De la monumentalidad enciclopédica de su empeño y de su voluntad panorámica dan cuenta no sólo las mil trescientas apretadas páginas del volumen, sino las cuarenta páginas de su apabullante índice onomástico o las más de treinta de un índice de materias en el que conviven la lectura silenciosa y la invención de la cuchara, Hamlet y la evolución de la sexualidad, la alegoría y el tabaco, la tolerancia y la alquimia, la Biblia y la torre Eiffel, el Despotismo ilustrado y la importancia de la fotografía en la guerra civil de los Estados Unidos.
La última parte proyecta una mirada muy crítica y muy pesimista sobre el mundo actual y sobre la decadencia a la que alude el título como signo de esta época, en la que Barzun da por agotado el impulso humanista que dio lugar al Renacimiento.
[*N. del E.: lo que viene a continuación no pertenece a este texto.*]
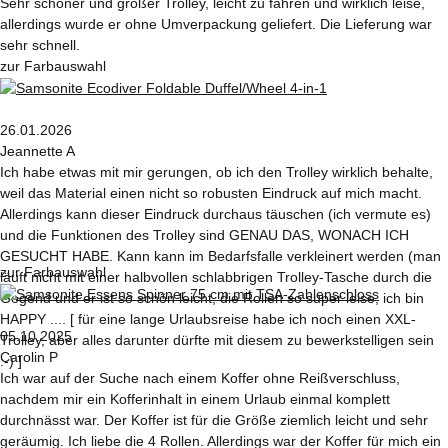
Sehr schöner und großer Trolley, leicht zu fahren und wirklich leise,
allerdings wurde er ohne Umverpackung geliefert. Die Lieferung war
sehr schnell.
zur Farbauswahl
26.01.2026
Jeannette A
Ich habe etwas mit mir gerungen, ob ich den Trolley wirklich behalte,
weil das Material einen nicht so robusten Eindruck auf mich macht.
Allerdings kann dieser Eindruck durchaus täuschen (ich vermute es)
und die Funktionen des Trolley sind GENAU DAS, WONACH ICH
GESUCHT HABE. Kann kann im Bedarfsfalle verkleinert werden (man
zur Farbauswahl
läuft nicht mit einer halbvollen schlabbrigen Trolley-Tasche durch die
Gegend und er ist so schön leicht, die Rollen so super leise, ich bin
HAPPY .... [ für eine lange Urlaubsreise habe ich noch einen XXL-
05.10.2025
Trolley, aber alles darunter dürfte mit diesem zu bewerkstelligen sein
Carolin P
:-) ]
Ich war auf der Suche nach einem Koffer ohne Reißverschluss,
nachdem mir ein Kofferinhalt in einem Urlaub einmal komplett
durchnässt war. Der Koffer ist für die Größe ziemlich leicht und sehr
geräumig. Ich liebe die 4 Rollen. Allerdings war der Koffer für mich ein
Pero para dejar una puerta abierta a la esperanza en el futuro, Barzun cierra el libro con una fantasía ucrónica que termina con estas líneas:
Después de cierto tiempo, que se calcula en torno a un siglo, el pensamiento occidental se vio atacado por una plaga: la del aburrimiento. La embestida fue tal que esa gente tan excesivamente entretenida, dirigida por un puñado de incansables hombres y mujeres de los círculos superiores, pidió que se llevara a cabo una reforma y finalmente la impuso de la manera habitual: repitiendo una idea. Estos radicales habían comenzado a estudiar los viejos y abandonados textos literarios y fotográficos y sostenían que en ellos estaba registrada una vida más plena. Instaron a que se observaran con una nueva mirada los monumentos que aún quedaban en pie alrededor y reabrieron unas colecciones de obras de arte a las que nadie se acercaba porque hacía tiempo que parecían uniformemente insulsas. Diferenciaron estilos y las distintas épocas en que aparecieron; dicho en pocas palabras, encontraron un pasado y lo utilizaron para crear un nuevo presente. Por fortuna, eran malos imitadores (a excepción de unos pocos pedantes) y la torcida idea que tenían de sus fuentes sentó las bases de nuestra naciente —o quizás habría que decir renaciente— cultura, que ha resucitado el entusiasmo entre los jóvenes con talento, que no dejan de proclamar el gozo de estar vivo.